The writer is explaining what is written in the book, Anon. This doesn't call for citations, as we are not an academic publication. The reviewer is also not middle class or academic, which also means she is not bourgeois (since the very definition is 'middle class,' making your classification redundant at best). Tina stated her opinion on the matter up front, and that is her prerogative. It also highlights any bias she may have in reviewing this book, which she nevertheless does with aplomb. If you come here to attack a writer because you disagree with her opinion instead of engaging in an even-handed debate, your comments will be deleted.

In several interviews, Réal contends that the men that come to see her have something wrong with them; that normal men do not go to see prostitutes. She says that prostitution is lonely, heartbreaking work.

Would you kindly like to inform readers where she said this? Or do you feel that you have the right to say anything you want to about a sex worker without any regard for truth and accuracy? I know that most bourgeois, middle-class academic feminists consider it their Goddess-given right to conduct faulty so-called "research" against sex workers, so why should you be an exception?

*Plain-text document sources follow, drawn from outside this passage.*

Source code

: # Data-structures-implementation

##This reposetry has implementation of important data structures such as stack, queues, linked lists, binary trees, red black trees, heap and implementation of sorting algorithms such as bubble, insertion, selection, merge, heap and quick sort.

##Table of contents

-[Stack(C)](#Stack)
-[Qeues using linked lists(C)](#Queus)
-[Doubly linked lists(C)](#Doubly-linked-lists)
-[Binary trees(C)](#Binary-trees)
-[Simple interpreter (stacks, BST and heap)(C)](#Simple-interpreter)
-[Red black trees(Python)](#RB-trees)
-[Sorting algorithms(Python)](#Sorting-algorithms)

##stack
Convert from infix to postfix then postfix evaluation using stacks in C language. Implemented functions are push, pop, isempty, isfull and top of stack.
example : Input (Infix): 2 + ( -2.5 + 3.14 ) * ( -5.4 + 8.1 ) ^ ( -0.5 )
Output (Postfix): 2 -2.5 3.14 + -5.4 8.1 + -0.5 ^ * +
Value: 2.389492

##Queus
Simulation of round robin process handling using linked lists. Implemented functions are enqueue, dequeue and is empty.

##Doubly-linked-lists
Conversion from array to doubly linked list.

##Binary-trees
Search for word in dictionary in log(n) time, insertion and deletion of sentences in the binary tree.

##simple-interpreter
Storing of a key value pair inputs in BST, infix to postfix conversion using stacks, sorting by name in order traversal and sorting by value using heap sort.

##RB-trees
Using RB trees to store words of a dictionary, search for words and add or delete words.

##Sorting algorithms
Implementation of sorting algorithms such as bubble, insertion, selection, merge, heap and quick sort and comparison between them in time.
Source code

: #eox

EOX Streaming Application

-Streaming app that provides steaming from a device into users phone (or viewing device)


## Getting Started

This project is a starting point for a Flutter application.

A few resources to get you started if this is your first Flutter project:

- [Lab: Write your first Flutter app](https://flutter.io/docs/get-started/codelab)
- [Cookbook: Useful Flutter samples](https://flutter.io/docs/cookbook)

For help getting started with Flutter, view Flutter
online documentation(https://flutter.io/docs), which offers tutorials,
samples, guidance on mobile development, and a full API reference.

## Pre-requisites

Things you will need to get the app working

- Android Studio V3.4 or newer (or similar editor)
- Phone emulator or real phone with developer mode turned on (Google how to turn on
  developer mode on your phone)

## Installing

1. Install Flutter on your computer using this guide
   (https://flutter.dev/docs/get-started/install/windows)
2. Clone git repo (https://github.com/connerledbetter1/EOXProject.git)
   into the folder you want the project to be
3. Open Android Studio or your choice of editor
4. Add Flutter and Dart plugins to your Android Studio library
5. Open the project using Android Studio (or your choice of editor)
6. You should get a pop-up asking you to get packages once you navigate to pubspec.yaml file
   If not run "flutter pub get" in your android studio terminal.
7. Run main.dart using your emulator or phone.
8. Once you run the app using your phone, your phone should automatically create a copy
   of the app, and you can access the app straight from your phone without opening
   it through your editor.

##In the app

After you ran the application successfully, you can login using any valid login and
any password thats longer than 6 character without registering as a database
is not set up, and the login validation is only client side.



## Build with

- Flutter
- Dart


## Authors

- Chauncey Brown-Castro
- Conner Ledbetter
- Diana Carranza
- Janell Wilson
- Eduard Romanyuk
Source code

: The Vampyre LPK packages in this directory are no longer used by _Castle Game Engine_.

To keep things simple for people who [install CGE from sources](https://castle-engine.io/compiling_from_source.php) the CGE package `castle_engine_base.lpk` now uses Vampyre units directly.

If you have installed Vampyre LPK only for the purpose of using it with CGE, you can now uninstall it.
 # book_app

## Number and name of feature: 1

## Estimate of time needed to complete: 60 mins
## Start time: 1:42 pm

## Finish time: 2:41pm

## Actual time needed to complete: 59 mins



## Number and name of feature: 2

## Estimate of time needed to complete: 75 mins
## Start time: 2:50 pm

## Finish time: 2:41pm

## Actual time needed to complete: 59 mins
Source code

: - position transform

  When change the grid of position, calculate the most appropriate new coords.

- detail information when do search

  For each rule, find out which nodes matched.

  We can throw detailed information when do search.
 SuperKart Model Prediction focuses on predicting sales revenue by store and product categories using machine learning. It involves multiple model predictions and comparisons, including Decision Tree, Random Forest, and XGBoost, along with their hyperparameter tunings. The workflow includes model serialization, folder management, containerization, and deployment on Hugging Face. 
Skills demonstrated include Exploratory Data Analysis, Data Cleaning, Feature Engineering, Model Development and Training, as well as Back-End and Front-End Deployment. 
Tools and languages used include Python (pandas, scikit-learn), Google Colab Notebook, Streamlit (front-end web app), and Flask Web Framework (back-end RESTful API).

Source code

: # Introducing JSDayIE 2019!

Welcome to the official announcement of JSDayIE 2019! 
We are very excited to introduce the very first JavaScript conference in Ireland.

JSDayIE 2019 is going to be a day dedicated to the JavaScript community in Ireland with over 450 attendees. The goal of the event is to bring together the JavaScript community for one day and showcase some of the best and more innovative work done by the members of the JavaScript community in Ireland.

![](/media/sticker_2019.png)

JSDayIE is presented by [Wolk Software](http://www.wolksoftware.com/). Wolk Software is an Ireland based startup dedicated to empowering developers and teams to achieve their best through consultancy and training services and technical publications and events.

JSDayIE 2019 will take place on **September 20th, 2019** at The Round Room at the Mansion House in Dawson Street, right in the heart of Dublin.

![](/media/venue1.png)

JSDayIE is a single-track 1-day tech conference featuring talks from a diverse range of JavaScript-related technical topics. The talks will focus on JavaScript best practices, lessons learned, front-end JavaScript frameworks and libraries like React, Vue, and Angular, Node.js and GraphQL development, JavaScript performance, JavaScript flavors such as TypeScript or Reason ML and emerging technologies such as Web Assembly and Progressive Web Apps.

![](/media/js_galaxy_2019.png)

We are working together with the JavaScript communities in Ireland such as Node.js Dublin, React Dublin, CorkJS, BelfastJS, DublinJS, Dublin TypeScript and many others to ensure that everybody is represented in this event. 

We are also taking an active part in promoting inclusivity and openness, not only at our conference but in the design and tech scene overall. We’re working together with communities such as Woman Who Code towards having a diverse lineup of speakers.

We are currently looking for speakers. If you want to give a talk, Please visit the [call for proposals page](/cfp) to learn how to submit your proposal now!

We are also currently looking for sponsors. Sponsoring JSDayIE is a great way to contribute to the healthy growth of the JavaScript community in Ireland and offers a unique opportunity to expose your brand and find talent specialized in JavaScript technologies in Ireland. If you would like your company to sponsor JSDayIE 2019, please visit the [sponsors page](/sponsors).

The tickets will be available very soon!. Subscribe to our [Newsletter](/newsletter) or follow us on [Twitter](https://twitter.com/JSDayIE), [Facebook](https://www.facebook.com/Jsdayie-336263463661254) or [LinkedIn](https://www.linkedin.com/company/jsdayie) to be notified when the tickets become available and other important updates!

A dialogue cannot be self-contained and requires diversity of thought. Thank you for adding your perspective.

The Little Black Book is just what the title says: a compendium of Réal's experiences with her clients. What Réal accomplished in choosing to compiling her work log before her death (I know the word "choice" in this case disturbs you) is to showcase the "humanist science" she practiced. The Little Black Book, thankfully without the typically tedious frills and diatribes of political ideology, is a testament to Réal's immense capability, her meticulous and inspiring attention, the lonely commitment of our profession: "We know them like the back of our hand. As soon as they get in the door, it's like we'd made them ourselves."

Your review bemoans the lack of "arguments about prostitution," but have you considered that Réal's whole life was an argument? That every client was a case in point? Or that she was tired of fighting so-called feminists demanding a rebuttal? You say "who cares about the client wanting a finger up his ass," but who cares about your silly, uninformed, and uncomplicated judgments? As if you can simply allude to the complexities of the sex industry, voice your amorphous "support for sex workers," and call it a day. Réal took notes on her clients in order to document their incredible and secret idiosyncrasies, to become a better and more skilled worker, to keep a record for her own safety, and to provide a unique and lasting testament to the intricacies, and even mundanities, of working in the sex trade. In the future, please consider asking a sex worker to review a book documenting their profession.